→ What is being asked
Below is a listing. Copy each line of it that holds the word "плодов".

******************************

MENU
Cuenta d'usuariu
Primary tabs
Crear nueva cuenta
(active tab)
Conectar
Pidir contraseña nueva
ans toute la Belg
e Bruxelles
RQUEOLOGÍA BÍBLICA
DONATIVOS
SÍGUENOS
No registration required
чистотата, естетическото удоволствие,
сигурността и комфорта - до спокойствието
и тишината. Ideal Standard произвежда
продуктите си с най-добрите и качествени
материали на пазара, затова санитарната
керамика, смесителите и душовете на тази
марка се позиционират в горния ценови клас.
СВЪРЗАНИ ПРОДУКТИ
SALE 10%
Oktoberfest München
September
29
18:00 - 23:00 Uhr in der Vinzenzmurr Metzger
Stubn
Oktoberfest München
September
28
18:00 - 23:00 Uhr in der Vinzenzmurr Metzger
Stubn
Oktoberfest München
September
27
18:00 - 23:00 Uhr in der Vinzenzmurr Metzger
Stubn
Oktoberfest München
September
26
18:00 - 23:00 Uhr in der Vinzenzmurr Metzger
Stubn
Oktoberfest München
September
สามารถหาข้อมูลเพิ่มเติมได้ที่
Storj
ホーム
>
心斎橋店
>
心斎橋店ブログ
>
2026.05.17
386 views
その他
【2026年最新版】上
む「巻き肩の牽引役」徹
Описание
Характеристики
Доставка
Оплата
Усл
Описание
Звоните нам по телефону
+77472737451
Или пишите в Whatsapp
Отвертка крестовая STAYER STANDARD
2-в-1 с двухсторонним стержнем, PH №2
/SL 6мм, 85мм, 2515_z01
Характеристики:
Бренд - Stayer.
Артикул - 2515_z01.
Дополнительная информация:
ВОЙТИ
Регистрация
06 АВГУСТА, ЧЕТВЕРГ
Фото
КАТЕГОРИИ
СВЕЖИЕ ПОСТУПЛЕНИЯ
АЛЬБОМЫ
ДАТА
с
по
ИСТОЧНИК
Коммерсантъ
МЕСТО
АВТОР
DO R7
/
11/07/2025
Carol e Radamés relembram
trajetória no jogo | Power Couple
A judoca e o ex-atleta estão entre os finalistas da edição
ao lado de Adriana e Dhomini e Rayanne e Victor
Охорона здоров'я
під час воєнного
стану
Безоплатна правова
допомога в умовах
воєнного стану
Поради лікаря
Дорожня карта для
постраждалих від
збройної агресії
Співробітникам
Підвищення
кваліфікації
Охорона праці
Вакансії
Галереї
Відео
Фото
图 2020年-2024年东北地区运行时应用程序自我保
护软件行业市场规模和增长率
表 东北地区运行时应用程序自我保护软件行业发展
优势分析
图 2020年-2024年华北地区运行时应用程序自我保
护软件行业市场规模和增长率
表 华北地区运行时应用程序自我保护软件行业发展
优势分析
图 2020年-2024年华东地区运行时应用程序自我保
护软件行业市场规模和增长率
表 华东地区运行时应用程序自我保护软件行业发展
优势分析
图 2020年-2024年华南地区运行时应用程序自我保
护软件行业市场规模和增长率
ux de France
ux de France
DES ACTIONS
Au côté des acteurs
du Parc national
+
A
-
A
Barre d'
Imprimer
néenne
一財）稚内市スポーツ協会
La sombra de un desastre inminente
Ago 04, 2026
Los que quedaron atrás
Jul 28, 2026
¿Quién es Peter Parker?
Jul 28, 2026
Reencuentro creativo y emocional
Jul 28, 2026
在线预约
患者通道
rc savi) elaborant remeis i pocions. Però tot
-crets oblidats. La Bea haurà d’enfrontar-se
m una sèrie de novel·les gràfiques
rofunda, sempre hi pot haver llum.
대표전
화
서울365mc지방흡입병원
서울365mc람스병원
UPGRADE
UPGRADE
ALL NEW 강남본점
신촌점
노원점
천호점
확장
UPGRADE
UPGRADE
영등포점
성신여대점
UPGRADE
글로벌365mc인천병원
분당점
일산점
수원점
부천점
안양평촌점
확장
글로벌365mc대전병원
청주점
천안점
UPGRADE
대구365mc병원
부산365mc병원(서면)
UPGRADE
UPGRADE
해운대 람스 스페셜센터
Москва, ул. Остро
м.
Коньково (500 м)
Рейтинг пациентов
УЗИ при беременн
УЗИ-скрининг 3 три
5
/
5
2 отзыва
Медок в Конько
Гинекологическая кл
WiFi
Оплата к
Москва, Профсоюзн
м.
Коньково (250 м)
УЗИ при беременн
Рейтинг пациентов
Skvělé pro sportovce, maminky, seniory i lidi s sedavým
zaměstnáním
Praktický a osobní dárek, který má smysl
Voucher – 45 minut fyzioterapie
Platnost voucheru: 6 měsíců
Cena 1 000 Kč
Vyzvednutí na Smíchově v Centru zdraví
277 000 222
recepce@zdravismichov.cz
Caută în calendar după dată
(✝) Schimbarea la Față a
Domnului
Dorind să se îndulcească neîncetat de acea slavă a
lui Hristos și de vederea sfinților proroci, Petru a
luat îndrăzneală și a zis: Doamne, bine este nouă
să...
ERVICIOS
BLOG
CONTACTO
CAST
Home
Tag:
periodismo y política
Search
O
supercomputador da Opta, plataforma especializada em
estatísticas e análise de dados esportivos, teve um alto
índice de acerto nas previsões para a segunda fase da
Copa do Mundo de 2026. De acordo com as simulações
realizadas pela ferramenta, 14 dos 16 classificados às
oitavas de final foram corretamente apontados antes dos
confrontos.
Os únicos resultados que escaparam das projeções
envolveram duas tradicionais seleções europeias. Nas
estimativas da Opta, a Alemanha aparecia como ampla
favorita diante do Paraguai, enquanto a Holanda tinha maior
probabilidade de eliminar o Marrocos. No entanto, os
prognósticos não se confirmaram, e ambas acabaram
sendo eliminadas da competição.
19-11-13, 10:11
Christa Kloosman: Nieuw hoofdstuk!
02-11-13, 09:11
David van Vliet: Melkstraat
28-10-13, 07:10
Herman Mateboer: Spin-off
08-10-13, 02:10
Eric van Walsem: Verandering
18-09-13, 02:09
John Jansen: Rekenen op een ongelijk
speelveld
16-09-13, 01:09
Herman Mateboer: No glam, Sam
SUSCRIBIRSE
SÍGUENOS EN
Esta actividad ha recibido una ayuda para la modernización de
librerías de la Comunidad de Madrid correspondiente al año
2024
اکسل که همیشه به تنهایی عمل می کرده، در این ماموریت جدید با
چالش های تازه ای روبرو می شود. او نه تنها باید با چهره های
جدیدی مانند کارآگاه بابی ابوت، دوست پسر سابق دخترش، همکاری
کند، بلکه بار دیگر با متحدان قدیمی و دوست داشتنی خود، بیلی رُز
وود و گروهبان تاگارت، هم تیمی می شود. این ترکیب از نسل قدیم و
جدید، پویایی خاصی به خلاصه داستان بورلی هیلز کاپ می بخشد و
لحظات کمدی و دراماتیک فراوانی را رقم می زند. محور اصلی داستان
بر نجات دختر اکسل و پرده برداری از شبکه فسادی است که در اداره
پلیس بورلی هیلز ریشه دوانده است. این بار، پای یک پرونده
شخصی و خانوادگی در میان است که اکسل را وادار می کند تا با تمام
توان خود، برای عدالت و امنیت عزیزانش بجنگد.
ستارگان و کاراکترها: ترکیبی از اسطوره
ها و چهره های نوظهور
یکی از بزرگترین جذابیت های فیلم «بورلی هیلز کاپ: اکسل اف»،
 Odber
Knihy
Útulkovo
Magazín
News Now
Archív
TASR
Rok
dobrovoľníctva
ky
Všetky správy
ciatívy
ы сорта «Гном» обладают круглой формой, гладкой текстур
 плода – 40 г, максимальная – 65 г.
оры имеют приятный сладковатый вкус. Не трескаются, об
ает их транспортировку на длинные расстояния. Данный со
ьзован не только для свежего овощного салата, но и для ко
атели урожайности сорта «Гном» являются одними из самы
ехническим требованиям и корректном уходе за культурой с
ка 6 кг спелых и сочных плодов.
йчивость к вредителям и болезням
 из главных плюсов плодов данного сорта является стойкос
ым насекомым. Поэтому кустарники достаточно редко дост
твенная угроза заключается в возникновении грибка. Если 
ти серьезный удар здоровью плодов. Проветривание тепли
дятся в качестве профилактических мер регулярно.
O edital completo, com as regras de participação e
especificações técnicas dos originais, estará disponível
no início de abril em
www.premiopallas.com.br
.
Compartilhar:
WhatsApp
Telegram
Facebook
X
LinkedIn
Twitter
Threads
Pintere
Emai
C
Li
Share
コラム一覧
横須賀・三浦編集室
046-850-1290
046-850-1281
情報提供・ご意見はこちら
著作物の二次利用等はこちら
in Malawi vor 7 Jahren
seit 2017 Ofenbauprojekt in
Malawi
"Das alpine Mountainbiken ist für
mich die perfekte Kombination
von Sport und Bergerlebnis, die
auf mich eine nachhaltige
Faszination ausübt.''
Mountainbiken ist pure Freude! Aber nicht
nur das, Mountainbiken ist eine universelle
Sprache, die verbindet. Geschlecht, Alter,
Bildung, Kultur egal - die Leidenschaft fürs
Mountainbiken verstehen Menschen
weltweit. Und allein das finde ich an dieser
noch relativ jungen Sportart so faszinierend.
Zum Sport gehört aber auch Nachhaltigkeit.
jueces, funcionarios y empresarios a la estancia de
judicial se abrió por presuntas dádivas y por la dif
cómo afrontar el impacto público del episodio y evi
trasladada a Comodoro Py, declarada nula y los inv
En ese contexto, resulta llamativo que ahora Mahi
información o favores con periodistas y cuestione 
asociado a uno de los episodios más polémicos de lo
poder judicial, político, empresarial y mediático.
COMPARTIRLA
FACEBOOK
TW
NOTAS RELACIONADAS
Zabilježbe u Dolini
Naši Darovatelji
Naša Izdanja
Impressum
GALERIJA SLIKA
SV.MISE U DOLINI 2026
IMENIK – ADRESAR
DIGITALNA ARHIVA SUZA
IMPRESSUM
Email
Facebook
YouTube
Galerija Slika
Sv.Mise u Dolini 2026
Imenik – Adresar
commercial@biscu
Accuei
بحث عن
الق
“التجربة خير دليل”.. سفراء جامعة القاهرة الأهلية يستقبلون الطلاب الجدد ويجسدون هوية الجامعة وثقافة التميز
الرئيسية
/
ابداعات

******************************

→ Solution to the problem
ка 6 кг спелых и сочных плодов.
 из главных плюсов плодов данного сорта является стойкос
ти серьезный удар здоровью плодов. Проветривание тепли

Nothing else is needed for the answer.